We set off down a dirty, dusty street. I count one, two, three, seven hundred dogs. At the first house Rosa rings the bell and yells “¡ah-lo!” Two young girls (11 and 9, I find out later) come to the gate. Yes, their mother is home. No, we can’t talk to her. Oh, because she’s sleeping. Yes, they’d love to come to the mission.
The older girl holds the gate open and they slip out and trail behind Rosa, who is already marching on. They don’t even tell their parents. I glance back before following, expecting an adult to come running out after us.
No one comes. We do this all down the street, our little parade growing larger and louder. Rosa hardly even looks at the kids, just puts her chin up and marches on. Some of them know her, others don’t. Still they all dutifully follow, sometimes wandering off to chase a dog and then returning. Occasionally a cross street will reveal another team from the mission leading their own troupe of niños.
The only adult we encounter runs out and kisses Rosa on both cheeks. The woman is wearing a tank top and no bra, an unlit cigarette between her fingers. She notices me only after Rosa points me out. A kiss on both of my cheeks and she is off, yelling behind her that she’ll have more time to talk next time, promise. Her young son stays with us, and Rosa marches on unfazed. After we cross some invisible boundary line, Rosa proclaims “¡eso es!” and we head back to the mission.

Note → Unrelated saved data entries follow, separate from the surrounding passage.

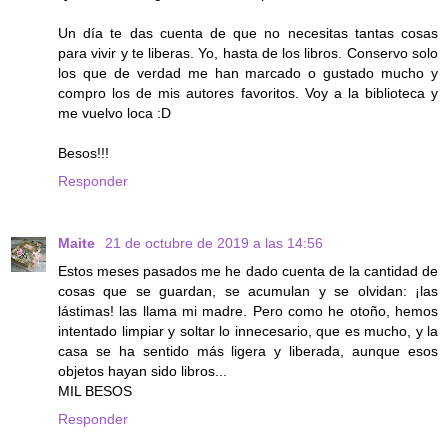
Un día te das cuenta de que no necesitas tantas cosas
para vivir y te liberas. Yo, hasta de los libros. Conservo solo
los que de verdad me han marcado o gustado mucho y
compro los de mis autores favoritos. Voy a la biblioteca y
me vuelvo loca :D
Besos!!!
Responder
Maite
21 de octubre de 2019 a las 14:56
Estos meses pasados me he dado cuenta de la cantidad de
cosas que se guardan, se acumulan y se olvidan: ¡las
lástimas! las llama mi madre. Pero como he otoño, hemos
intentado limpiar y soltar lo innecesario, que es mucho, y la
casa se ha sentido más ligera y liberada, aunque esos
objetos hayan sido libros...
MIL BESOS
Responder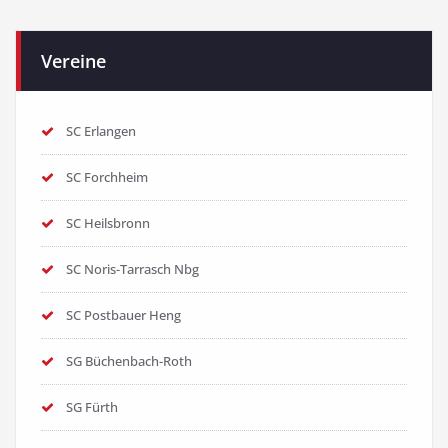
Vereine
SC Erlangen
SC Forchheim
SC Heilsbronn
SC Noris-Tarrasch Nbg
SC Postbauer Heng
SG Büchenbach-Roth
SG Fürth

The other teams trickle in until the small room is full of children. The next hour is a blur. We lead games and sing songs, do a skit and talk to the kids about Jesus. Someone passes out popsicles. We teach the kids English words; they teach us Spanish. This we did for a long while, and only one boy tries to get us to say Spanish curse words. Before I know it we are done and I am again with Rosa, walking kids back to their homes.

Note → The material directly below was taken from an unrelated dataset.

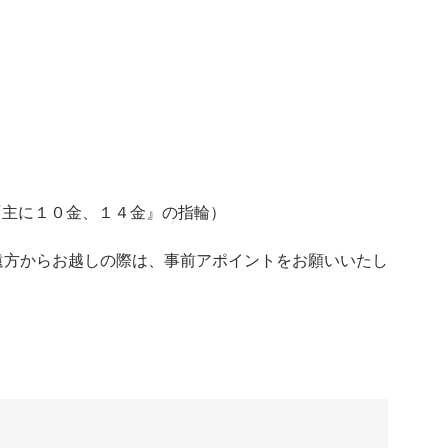
LD『主に１０金、１４金』の指輪）
遠方からお越しの際は、事前アポイントをお願いいたし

Rosa has been working with the mission for years. She says that the people in Punto Alto are very special to her. It’s their time, she says. It took my brain a second to translate that, and Rosa had walked on ahead. I wish I had known what she said in the moment, so I could have asked her what she meant. I suppose I could have asked her later, when we visited her home, but by then I had forgotten. Sitting there, in her small living room, it had been all about her aging husband and his sickness. In fact, I don’t think I thought of Punto Alto at all while we were there. The woman leading children through those dusty streets seemed years away from this woman who admitted to being impatient with her ill husband and cried during a hymn. Her pluck was missing.
My team wrote out a word for her. “God is faithful. He is your sweet reward.” She knew that, but she thanked us anyway, tucking the paper into her worn bible.

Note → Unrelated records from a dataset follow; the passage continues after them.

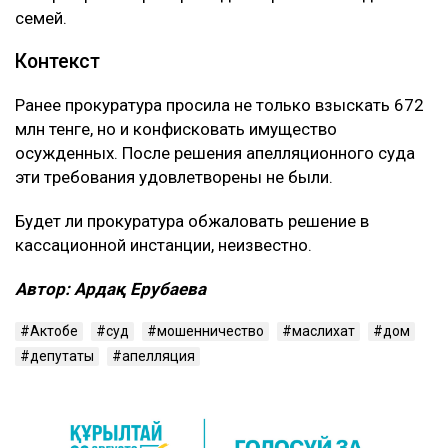
семей.
Контекст
Ранее прокуратура просила не только взыскать 672
млн тенге, но и конфисковать имущество
осужденных. После решения апелляционного суда
эти требования удовлетворены не были.
Будет ли прокуратура обжаловать решение в
кассационной инстанции, неизвестно.
Автор: Ардақ Ерубаева
Актобе
суд
мошенничество
маслихат
дом
депутаты
апелляция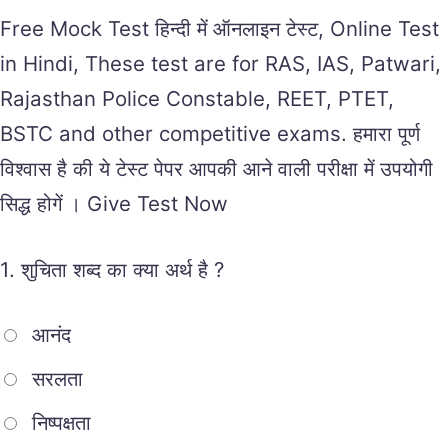
Free Mock Test हिन्दी में ऑनलाइन टेस्ट, Online Test
in Hindi, These test are for RAS, IAS, Patwari,
Rajasthan Police Constable, REET, PTET,
BSTC and other competitive exams. हमारा पूर्ण
विश्वास है की ये टेस्ट पेपर आपकी आने वाली परीक्षा में उपयोगी
सिद्ध होगें । Give Test Now
1.
शुचिता शब्द का क्या अर्थ है ?
आनंद
सरलता
निष्पक्षता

It’s going to be a long eleven months, and I’m glad to have met Rosa in the first. Her strength encourages me. Rosa isn’t results oriented; she is just faithful. Month after month, year after year, she returns to Punto Alto, telling herself that “It’s their time.” I hope someday she is right, but I know Rosa will keep going even if she’s wrong. She is faithful.
Her husband doesn’t say thank you; he doesn’t even know that he should. But she keeps on. One of the hermanas in the church says of their relationship “Life together is hard for Rosa. Hard together but better than not.”
Rosa is the valiant woman marching children down the streets towards her Jesus. She is also the broken and sad wife, locking the doors to keep her husband safe. She is a daughter of the king, drawing strength from the Lord both for her mission and her sadness. Through it all, she’s faithful. I’m praying to grow in that faithfulness, the patience for thankless and endless work.
We have ten days left in Chile. I don’t know how I’m going to say goodbye to all of these people. There are so many people here like Rosa- so many who have inspired and challenged me. So quickly they’ve become family. On our first day here, one of the women said “When you leave, I will cry.” I wonder now how she knew.